A giudizio del Tribunale di Roma, dunque, considerata la finalità del sito web della ricorrente, la registrazione degli interessati alla piattaforma (Omissis) non dava origine ad un rapporto contrattuale (sinallagmatico o con obbligazioni per il solo proponente) tra la ITALIAN LAB Srl e gli utenti.
È questo il fulcro della sentenza, la quale, in sintonia con le disposizioni del codice della privacy e con la giurisprudenza della Corte, previene alla conclusione che il trattamento, da parte della società sanzionata, dei dati degli iscritti al sito web, al fine dell'invio di newsletter di notizie commerciali, doveva essere preceduto dal consenso espresso (nella specie, mancante) degli interessati.

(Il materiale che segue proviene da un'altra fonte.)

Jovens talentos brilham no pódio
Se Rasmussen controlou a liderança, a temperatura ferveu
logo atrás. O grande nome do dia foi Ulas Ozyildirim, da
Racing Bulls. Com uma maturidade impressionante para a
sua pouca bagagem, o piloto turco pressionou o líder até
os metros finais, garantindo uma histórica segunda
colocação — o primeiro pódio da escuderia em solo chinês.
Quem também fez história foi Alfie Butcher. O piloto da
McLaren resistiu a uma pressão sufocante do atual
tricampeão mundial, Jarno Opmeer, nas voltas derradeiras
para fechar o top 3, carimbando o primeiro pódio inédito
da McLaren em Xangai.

Sul punto è il caso di ribadire il principio di diritto, enunciato da Cass. n. 7555/2023, cit., per il quale l'art. 130, comma 4, del D.Lgs. n. 196 del 2003 va interpretato nel senso che non è necessario il consenso dell'interessato se il titolare del trattamento, ai fini della vendita diretta di propri prodotti o servizi, utilizza le coordinate di posta elettronica fornite dal destinatario nel contesto della vendita, sempre che si tratti di servizi analoghi a quelli oggetto della vendita e l'interessato, adeguatamente informato, non rifiuti tale uso, inizialmente o in occasione di successive comunicazioni; diversamente, deve essere richiesto il consenso, ai sensi del primo e del secondo comma dello stesso articolo, nell'ipotesi in cui l'interessato abbia solamente effettuato la registrazione sul sito web, abbia concluso un contratto di prova o comunque abbia concluso un contratto a titolo gratuito con il titolare del trattamento.
Il secondo rilievo critico del variegato motivo, ossia quello proposto ai sensi dell'art. 360 comma 1 n. 5 c.p.c., è inammissibile per la seguente ragione: discostandosi dall'attuale paradigma normativo, la doglianza non mette a fuoco alcun fatto "storico", principale o secondario, la cui esistenza risulti dal testo della sentenza o dagli atti processuali, che abbia costituito oggetto di discussione tra le parti e abbia carattere decisivo, vale a dire che, se esaminato, avrebbe determinato un esito diverso della controversia;
4. il secondo motivo è fondato.
Ai sensi dell'art. 162 comma 2-bis del codice della privacy, in caso di trattamento di dati personali in violazione delle disposizioni previste dallo stesso codice era comminata una sanzione pecuniaria (da Euro diecimila a Euro centoventimila) che, in base all'art. 164 bis, nei casi di minore gravità, poteva essere limitata, nei minimi e nei massimi, in misura pari a due quinti.
La sentenza impugnata, pur elencando (a pag. 3), tra i motivi di opposizione all'ordinanza-ingiunzione del Garante, la richiesta dell'opponente di irrogazione di una sanzione pecuniaria in misura ridotta, omette di statuire sul punto.
Previo annullamento in parte qua della sentenza, pertanto, si rimette al giudice di rinvio di risolvere la questione del trattamento sanzionatorio;
5. ne consegue che, accolto il secondo motivo e rigettato il primo, la sentenza è cassata in relazione al secondo motivo, con rinvio al giudice a quo, anche per le spese del giudizio di cassazione.
P.Q.M.
La Corte accoglie il secondo motivo di ricorso, rigetta il primo motivo, cassa la sentenza impugnata in relazione al secondo motivo, rinvia al Tribunale di Roma, in persona di altro magistrato, anche per la statuizione sulle spese del giudizio di cassazione.
Così deciso in Roma, nella camera di consiglio della Seconda Sezione Civile, in data 24 aprile 2025.
Depositato in Cancelleria il 13 giugno 2025.